Dr. Nick Barnes is a children's psychiatrist from London, and I encourage you to watch his video on the 5 core principles of peer-supported community.
Before I get into discussing the core elements though, I want to talk about the word peer. What does it mean? Why is it important to have peers?
In the context of creating a peer-to-peer community, peers are people who make us feel safe. Who we can be ourselves around. People who are invested in our healing and growth, who are willing to leave behind any power dynamics, hold us accountable from a place of compassion and not judgment, and people who can drop in and be human together.
What is a peer-to-peer community?
When I first started doing research for Redefin’d I wanted to connect with different groups of young people who were considered at-risk. I wanted to create a peer community, a safe place for an open and honest dialogue.
I wanted young people to open up and imagine what Redefin’d could be. What did they want to see change? What was working? What wasn’t working? What were their needs? Our gathering ended up around the dinner table, sharing lasagna, and this night was an opportunity to share stories and to listen. I remember that night when Ryan wrote on the board, "I feel like a commodity of the system."
Redefin'd is an attempt to restore humanity to systems. To replace professional relationships with humans willing to be humans together, because healing happens in genuine human relationships. Peer-to-peer models have the ability to create this environment.
"Healing and recovery are impossible—even with the best medications and therapy in the world—without lasting, caring connections to others.”
- Bruce D. Perry, The Boy Who Was Raised As a Dog: And Other Stories from a Child Psychiatrist's Notebook
Lastly, before I dive in, a shout out to my friend Mark Meinike at Operation Tango Romeo the Trauma Recovery Podcast for sending me this video.
The five core principles of an effective peer to peer model:
#1. Work where young people are at
Each of us is different. We have lived experiences that have shaped our perceptions of the world, and our ability to relate with others. Therefore, the process of gaining trust, and building relationships, will not be linear. We are required to be in discovery - each and every time. We need to understand someone else’s story.
Young and old, we need to be creative in our approach. The process here, if we need to name one, is to prioritize safety. That means going at the pace of the individual, meeting their needs and level of readiness to connect. Trust takes time. The effectiveness of this approach depends on the strength of our commitment to the needs of the individual.

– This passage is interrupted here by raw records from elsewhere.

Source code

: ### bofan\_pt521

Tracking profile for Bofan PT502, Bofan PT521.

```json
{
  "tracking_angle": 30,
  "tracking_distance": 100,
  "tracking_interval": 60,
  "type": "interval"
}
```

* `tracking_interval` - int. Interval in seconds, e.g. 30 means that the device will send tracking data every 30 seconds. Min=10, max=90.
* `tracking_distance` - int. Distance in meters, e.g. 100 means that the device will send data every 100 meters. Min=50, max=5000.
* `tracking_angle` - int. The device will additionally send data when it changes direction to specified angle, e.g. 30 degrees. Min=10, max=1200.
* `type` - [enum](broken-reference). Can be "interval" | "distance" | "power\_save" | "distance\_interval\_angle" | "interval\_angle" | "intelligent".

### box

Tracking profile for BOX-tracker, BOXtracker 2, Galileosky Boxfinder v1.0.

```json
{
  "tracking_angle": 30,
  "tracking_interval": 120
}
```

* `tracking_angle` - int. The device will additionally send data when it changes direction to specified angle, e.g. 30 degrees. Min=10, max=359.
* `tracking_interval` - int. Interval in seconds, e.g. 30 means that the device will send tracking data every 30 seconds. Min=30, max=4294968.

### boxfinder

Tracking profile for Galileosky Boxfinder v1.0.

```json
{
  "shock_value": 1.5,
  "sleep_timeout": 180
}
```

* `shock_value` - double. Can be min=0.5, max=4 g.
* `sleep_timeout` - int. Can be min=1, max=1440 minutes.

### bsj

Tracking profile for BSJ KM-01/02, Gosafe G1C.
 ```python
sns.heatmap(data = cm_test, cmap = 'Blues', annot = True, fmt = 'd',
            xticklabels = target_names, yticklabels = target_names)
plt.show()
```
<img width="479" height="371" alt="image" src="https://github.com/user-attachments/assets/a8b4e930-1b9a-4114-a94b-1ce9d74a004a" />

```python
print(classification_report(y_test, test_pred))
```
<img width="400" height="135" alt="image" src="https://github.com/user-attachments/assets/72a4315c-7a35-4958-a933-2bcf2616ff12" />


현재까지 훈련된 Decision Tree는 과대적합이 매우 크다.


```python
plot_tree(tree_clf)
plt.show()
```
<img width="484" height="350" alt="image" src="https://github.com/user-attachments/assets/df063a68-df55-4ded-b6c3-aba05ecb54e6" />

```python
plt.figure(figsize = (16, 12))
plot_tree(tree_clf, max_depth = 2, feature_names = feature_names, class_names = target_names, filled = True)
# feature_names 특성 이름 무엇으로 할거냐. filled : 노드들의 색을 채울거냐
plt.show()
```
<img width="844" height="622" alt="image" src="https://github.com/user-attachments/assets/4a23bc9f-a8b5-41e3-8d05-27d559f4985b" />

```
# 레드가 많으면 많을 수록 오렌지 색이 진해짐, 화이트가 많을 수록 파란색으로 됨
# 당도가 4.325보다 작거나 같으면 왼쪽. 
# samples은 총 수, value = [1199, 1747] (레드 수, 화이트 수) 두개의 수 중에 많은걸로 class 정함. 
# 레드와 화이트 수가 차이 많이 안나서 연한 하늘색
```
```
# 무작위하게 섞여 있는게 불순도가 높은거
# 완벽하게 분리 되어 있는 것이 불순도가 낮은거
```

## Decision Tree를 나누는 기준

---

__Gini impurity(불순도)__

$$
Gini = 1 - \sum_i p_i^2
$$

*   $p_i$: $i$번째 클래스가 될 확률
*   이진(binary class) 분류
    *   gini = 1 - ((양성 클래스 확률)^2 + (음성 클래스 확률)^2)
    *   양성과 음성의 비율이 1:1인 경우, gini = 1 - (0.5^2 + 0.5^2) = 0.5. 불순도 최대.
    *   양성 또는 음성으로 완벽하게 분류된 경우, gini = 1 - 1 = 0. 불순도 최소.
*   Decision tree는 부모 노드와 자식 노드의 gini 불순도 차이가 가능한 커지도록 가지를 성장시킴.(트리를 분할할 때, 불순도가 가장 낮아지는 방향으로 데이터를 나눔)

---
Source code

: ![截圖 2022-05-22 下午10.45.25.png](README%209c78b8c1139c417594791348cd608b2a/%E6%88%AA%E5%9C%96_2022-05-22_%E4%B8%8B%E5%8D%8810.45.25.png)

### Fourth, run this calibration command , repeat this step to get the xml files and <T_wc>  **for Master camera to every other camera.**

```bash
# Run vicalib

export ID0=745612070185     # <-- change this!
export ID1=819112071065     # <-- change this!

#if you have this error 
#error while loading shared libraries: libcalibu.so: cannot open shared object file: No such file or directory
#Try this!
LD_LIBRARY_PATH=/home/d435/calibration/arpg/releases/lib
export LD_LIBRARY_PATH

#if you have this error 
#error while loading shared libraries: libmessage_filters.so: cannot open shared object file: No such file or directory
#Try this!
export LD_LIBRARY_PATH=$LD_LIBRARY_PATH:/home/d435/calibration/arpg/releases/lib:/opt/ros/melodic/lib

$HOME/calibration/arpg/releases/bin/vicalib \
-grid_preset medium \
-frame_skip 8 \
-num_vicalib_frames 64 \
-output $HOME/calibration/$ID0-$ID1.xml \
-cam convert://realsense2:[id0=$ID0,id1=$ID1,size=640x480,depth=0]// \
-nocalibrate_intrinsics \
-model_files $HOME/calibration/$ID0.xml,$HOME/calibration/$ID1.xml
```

#2 Involve the right people
Involving mentors can be powerful in this process, and the right people must be chosen intentionally and carefully.
Are mentors willing to walk alongside young people in their growth, offering support when asked, while being mindful not to jump in and give advice?
The mentor/mentee relationship isn’t about judging actions, offering up unsolicited advice, or needing to “teach young people a thing, or two.” It is about listening, and being a person who sees, hears, and values them for not only who they authentically are, but respecting where they are in the process.
I love that Dr. Barnes talks about peers and staff as mentors too. We are all part of creating and compassionately holding each other to account in this process.
The best mentors will be honest, and come from a place of kindness, not judgement. Dr. Barnes also highlights loyalty, reliability and empathy as other key mentor traits.
#3 Focus on Relationship
The first line in this video on relationships is, “Focus on relationships and build trust to create space for change.”
Space for change happens when young people feel safe to express, to try and to mess up, and then try again. No one is going to open up and start to connect when they think they might be judged, or blamed. Or if they think someone is going to brush them off, or bombard them with all the things they should be doing differently.
Safe space empowers change!
#4. Encourage Young People’s Ownership,
Co-creation empowers and motivates young people to become agents of their own change. They set the values they want to live up to, determine the culture, and how they are going to hold themselves and their peers accountable.
Co-creation as an organizational value, also ensures that the staff, executive and board members, stays aligned and accountable to the needs, and priorities of the young people they serve.
At Redefin’d we have designed our co-creation, and participant engagement process using the Guiding Principles of Youth Engagement from the YEToolkit.
#5. Be Safe and have Boundaries
Boundaries are important to get right. It seems that often, boundaries are being confused with emotional disconnection. When we feel unsafe with someone, attacked, hurt or confused, we reach a breaking point and react by setting boundaries that feel more like fortified brick walls.
Learning to set healthy boundaries is not the same as emotionally distancing ourselves from connection with others. It is the opposite, and for many of us, it is a skill we will need to develop over time.
In a peer-to-peer community, we want to create a container for safe expression. Safe expression also means getting comfortable with having uncomfortable conversations, because sometimes what we need to share with each other is about how we feel unsafe, and what we need to change.
Creating this environment means selecting the right people, and training your mentors, volunteers and staff in the process of setting healthy boundaries. Everyone needs to feel safe and well supported. They too need to feel heard, and cannot be overburdened with emotion and responsibility. If the balance is right, they will feel safe and more emotionally available to deeply connect.
“Compassionate people ask for what they need. They say no when they need to, and when they say yes, they mean it. They are compassionate because their boundaries keep them out of resentment.”